## [ARBEITSANWEISUNG 1]
Zähle die Zeilen der Datensätze, in denen die Zeichenfolge "format" vorkommt. Gib ausschließlich die Anzahl an.

## [TEXT]

Jüdisches Leben
in Bayern

Burgpreppach Gemeinde

1646 erwähnt ein Steuerbuch im Zusammenhang mit dem Hausbau des Juden Abraham erstmals einen Juden in Burgpreppach. Vermutlich wollte der Ortsherr Eitel Heinrich Fuchs von Bimbach mit der Ansiedlung jüdischer Familien die Wirtschaftskraft des vom Dreißigjährigen Krieg weitgehend entvölkerten Orts fördern. 30 Jahre später sind 1676 im Erb- und Lehenbuch der Fuchs fünf jüdische Haushalte vermerkt, die sich bereits ein Jahr zuvor eine Gemeinschaftsordnung gegeben hatten. Diese Ordnung sah unter anderem vor, dass sich nach Burgpreppach zugewanderte Schutzjuden mit 12 Gulden in die jüdische Gemeinde einkaufen konnten und dann über alle Rechte der ansässigen Gemeindeglieder verfügten.

## [BEREITGESTELLTES MATERIAL]
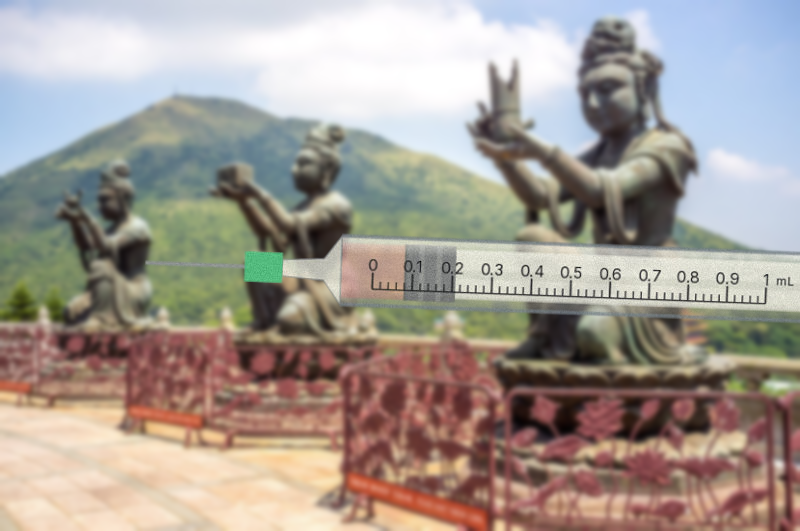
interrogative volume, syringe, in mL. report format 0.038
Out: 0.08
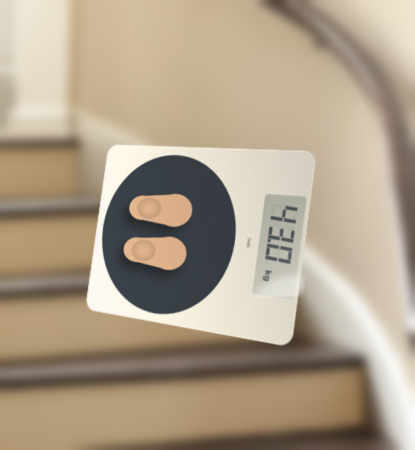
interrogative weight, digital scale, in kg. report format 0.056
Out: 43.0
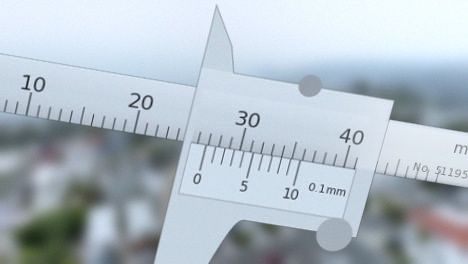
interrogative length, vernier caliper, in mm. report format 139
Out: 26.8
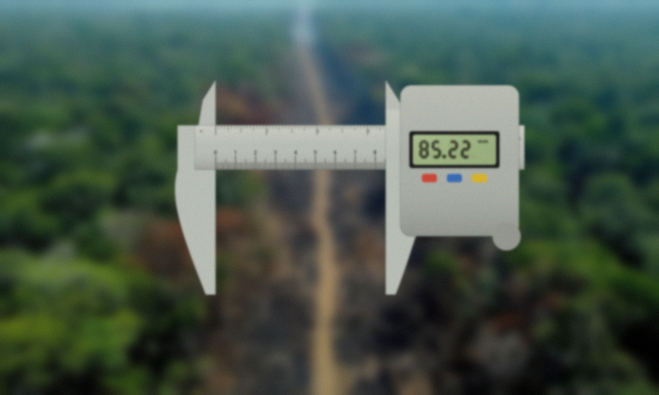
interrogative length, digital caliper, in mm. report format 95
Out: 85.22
---
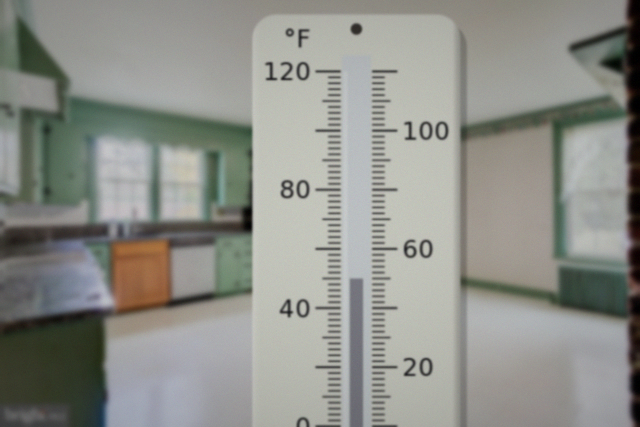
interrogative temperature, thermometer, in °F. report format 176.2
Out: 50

## [ARBEITSANWEISUNG 2]
Liste sämtliche Zahlen auf, die im Text über Burgpreppach in Ziffern geschrieben stehen.

## [SCHRIFTLICHE ANTWORT 1]
5

## [SCHRIFTLICHE ANTWORT 2]
1646, 30, 1676, 12